# Post your best edited before and after photo



## Bachachi (Sep 8, 2004)

This picture took a 4Th place win in the photo contest

Before editing









After editing
[/img]


----------



## bou (Dec 8, 2005)

wow... good editing...


----------



## iplaywithemotions (Dec 18, 2008)

Wow, good editing, indeed!


----------



## Manoah Marton (Feb 17, 2009)

Noob question alert. What editing software did you use? I need to get an editing program downloaded on my computer, but I'm having trouble finding which one. Your pics. turned out great..so what did you use?
Thanks,

Manoah Marton


----------



## Bachachi (Sep 8, 2004)

Thanks for the comments!

Manoah, I use a combination of Microsoft picture it photo 2002 as my primary software. It came loaded in my computer.
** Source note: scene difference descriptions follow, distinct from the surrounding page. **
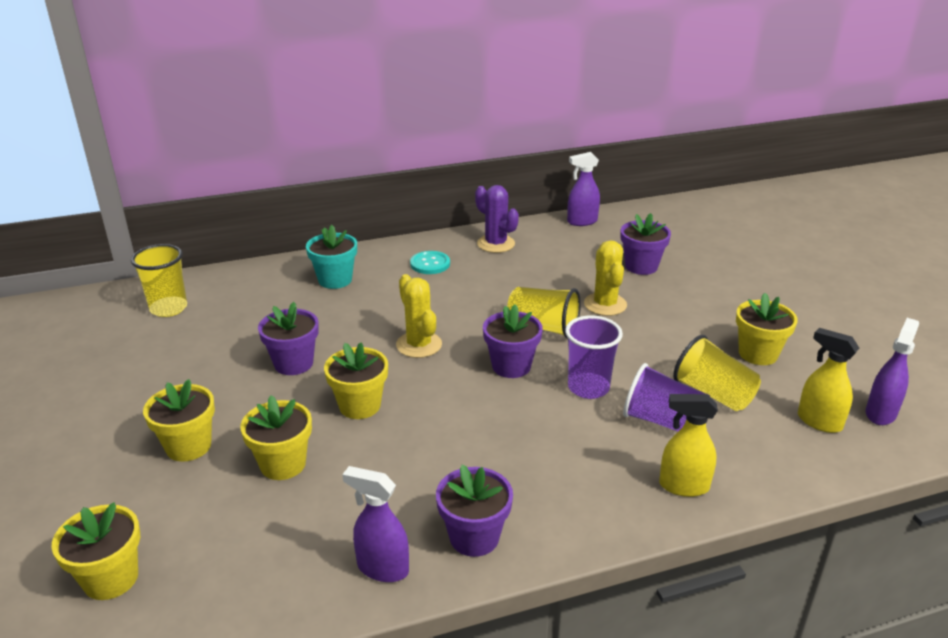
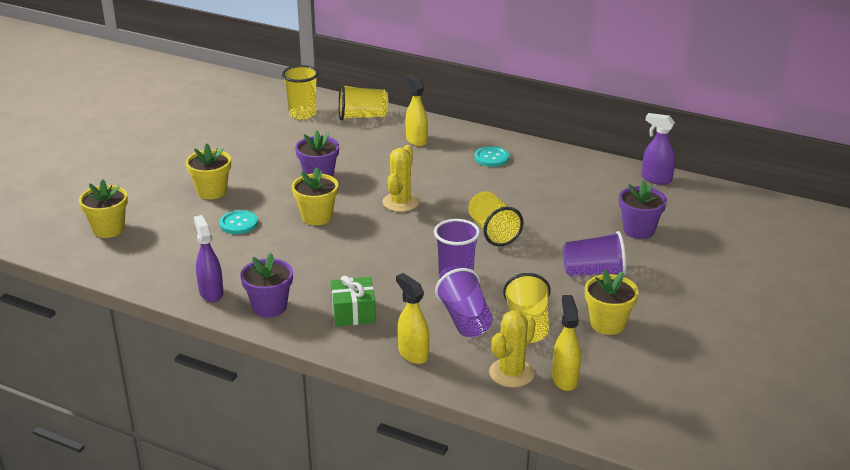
camera: 45 degrees right, 0 degrees up
yellow flower pot [240,395,312,480] -> turquoise button [219,210,258,234]
turquoise flower pot [306,225,357,289] -> yellow spray bottle [405,74,428,147]
purple cactus [475,185,519,253] -> none
purple flower pot [483,304,543,378] -> none
yellow cactus [584,240,627,316] -> yellow cactus moved to [489,311,536,388]
purple spray bottle [866,318,919,425] -> none
none -> green gift [331,276,376,327]
none -> yellow cup [339,84,388,121]
none -> purple cup [563,231,626,276]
And as a secondary program I use Picasa 3 which is a free download from google.


----------



## Manoah Marton (Feb 17, 2009)

okay, i will look into both of those.

thanks,
manoah marton


----------



## redburner (Feb 3, 2010)

some photoshop...

before









after


----------



## Dj823cichild (Mar 30, 2009)

:thumb: Sweet Pics Guys!!!!


----------



## FedEXguy (Feb 24, 2005)

Just so happened to have these on my work computer.

Before









After


----------



## jrf (Nov 10, 2009)

I've only had my camera for a few weeks. So, I don't have very many photos to work with yet. However, I've been playing around with the demos for CS5 and Lightroom 3. Here's the best I've come up with so far:

*BEFORE*









*AFTER*


----------



## CoolCichlid (Feb 12, 2010)

Very nice before and after images, I wish I could learn it too :thumb:


----------



## Bachachi (Sep 8, 2004)

Hey some great pic's guys :thumb: anyone can learn these software programs it just takes a little time and patience. Just spend some time experimenting. If you don't have a program download a freebie, or use a program that may have come with your camera there great fun. I personally would not go out and buy photoshop or lightroom as these are much to expensive for the amateur needs.

Hey lets see some more of your before and after works!


----------